The Men's 100 metres T12 event for the 2012 Summer Paralympics took place at the London Olympic Stadium on 3 and 4 September.

==Records==
Prior to the competition, the existing World and Paralympic records were as follows.

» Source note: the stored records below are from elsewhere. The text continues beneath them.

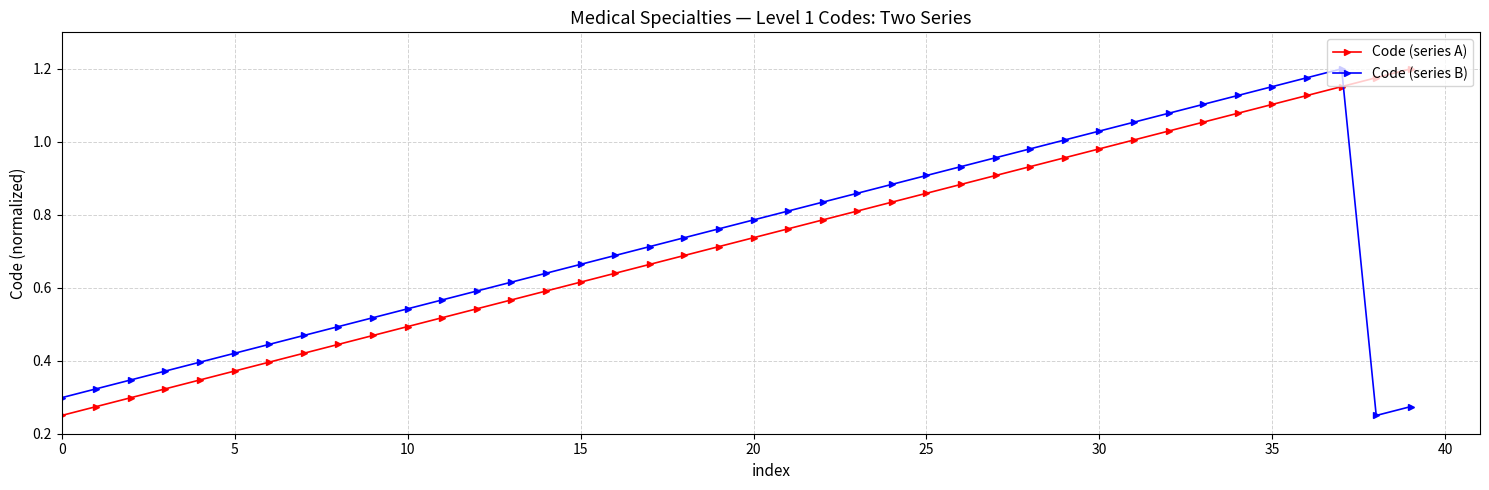

How many times do Code (series B) and Code (series A) cross each other?

1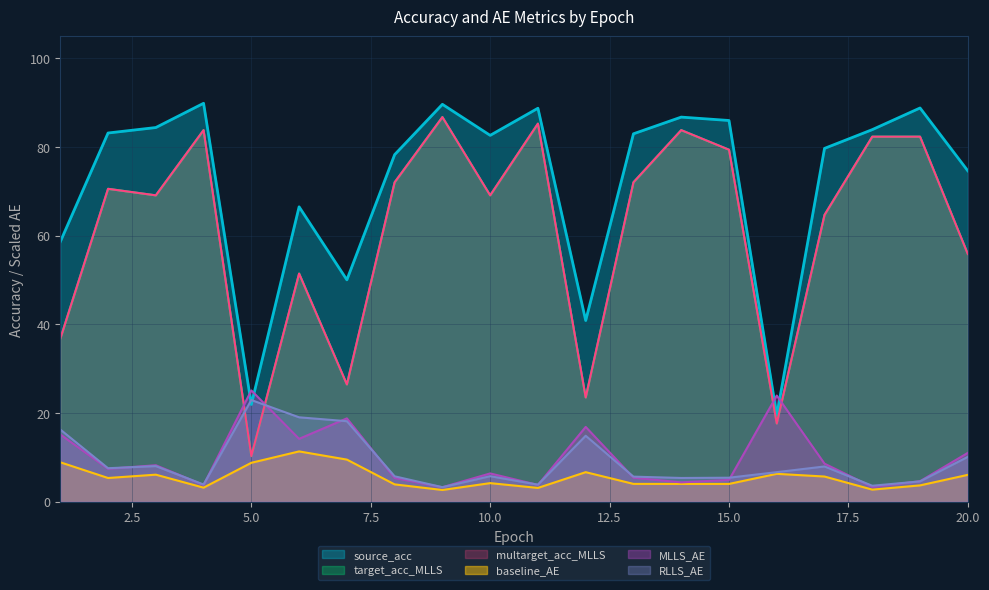

Reading left to right, extract all data points from this chart.

baseline_AE: 1=8.9	2=5.4	3=6.1	4=3.2	5=8.8	6=11.4	7=9.5	8=3.9	9=2.7	10=4.2	11=3.1	12=6.7	13=4.0	14=4.0	15=4.0	16=6.3	17=5.7	18=2.7	19=3.7	20=6.1
MLLS_AE: 1=15.2	2=7.4	3=8.2	4=3.8	5=25.1	6=14.2	7=18.8	8=5.4	9=3.3	10=6.4	11=3.8	12=16.9	13=5.4	14=4.4	15=4.9	16=24.0	17=8.6	18=3.3	19=4.6	20=11.0
RLLS_AE: 1=16.3	2=7.6	3=8.0	4=3.9	5=22.9	6=19.0	7=18.2	8=5.7	9=3.3	10=5.8	11=3.9	12=14.9	13=5.7	14=5.4	15=5.4	16=6.7	17=8.0	18=3.6	19=4.6	20=10.1
source_acc: 1=58.6	2=83.2	3=84.4	4=89.9	5=21.9	6=66.5	7=50.1	8=78.3	9=89.6	10=82.6	11=88.8	12=40.9	13=83.0	14=86.8	15=86.0	16=19.5	17=79.7	18=83.9	19=88.8	20=74.6
target_acc_MLLS: 1=36.8	2=70.6	3=69.1	4=83.8	5=10.3	6=51.5	7=26.5	8=72.1	9=86.8	10=69.1	11=85.3	12=23.5	13=72.1	14=83.8	15=79.4	16=17.6	17=64.7	18=82.4	19=82.4	20=55.9
multarget_acc_MLLS: 1=36.8	2=70.6	3=69.1	4=83.8	5=10.3	6=51.5	7=26.5	8=72.1	9=86.8	10=69.1	11=85.3	12=23.5	13=72.1	14=83.8	15=79.4	16=17.6	17=64.7	18=82.4	19=82.4	20=55.9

| World record | Elchin Muradov (AZE) | 10.66 | Imola, Italy | 19 June 2010 |
| Paralympic record | Adekunle Adesoji (NGR) | 10.75 | Athens, Greece | 22 September 2004 |

==Results==

===Round 1===
Run 3 September 2012 from 11:41. Qual. rule: winner of each heat (Q) plus best second place (q) qualified.

====Heat 1====

| Rank | Athlete | Country | Time | Notes |
|---|---|---|---|---|
| 1 | Fedor Trikolich | Russia | 10.91 | Q, PB |
| 2 | Maximiliano Rodriguez | Spain | 11.12 | q, SB |
| 3 | Yang Yuqing | China | 11.16 | RR |
| 4 | Gabriel Potra Guide: Ricardo Pacheco | Portugal | 11.65 |  |
|  |  |  | Wind: -0.9 m/s |  |

====Heat 2====

| Rank | Athlete | Country | Time | Notes |
|---|---|---|---|---|
| 1 | Li Yansong | China | 10.96 | Q, RR |
| 2 | Thomas Ulbricht | Germany | 11.29 |  |
| 3 | Ahmed Abdul Amir Kadhim | Iraq | 11.77 | SB |
| 4 | Josiah Jamison Guide: Jerome Avery | United States | DQ |  |
|  |  |  | Wind: -0.3 m/s |  |

====Heat 3====

| Rank | Athlete | Country | Time | Notes |
|---|---|---|---|---|
| 1 | Mateusz Michalski | Poland | 11.01 | Q |
| 2 | Jorge B. Gonzalez Sauceda | Mexico | 11.60 | SB |
| 3 | Rodolfo Alves | Portugal | 11.91 |  |
|  |  |  | Wind: +0.8 m/s |  |

===Final===
Run 4 September 2012 at 19:25.

| Rank | Athlete | Country | Time | Notes |
|---|---|---|---|---|
| 1st place, gold medalist(s) | Fedor Trikolich | Russia | 10.81 | PB |
| 2nd place, silver medalist(s) | Mateusz Michalski | Poland | 10.88 |  |
| 3rd place, bronze medalist(s) | Li Yansong | China | 10.91 | RR |
| 4 | Maximiliano Rodriguez | Spain | 11.20 |  |
|  |  |  | Wind: +0.4 m/s |  |

Q = qualified by place. q = qualified by time. RR = regional record. PB = personal best. SB = seasonal best. DQ = disqualified.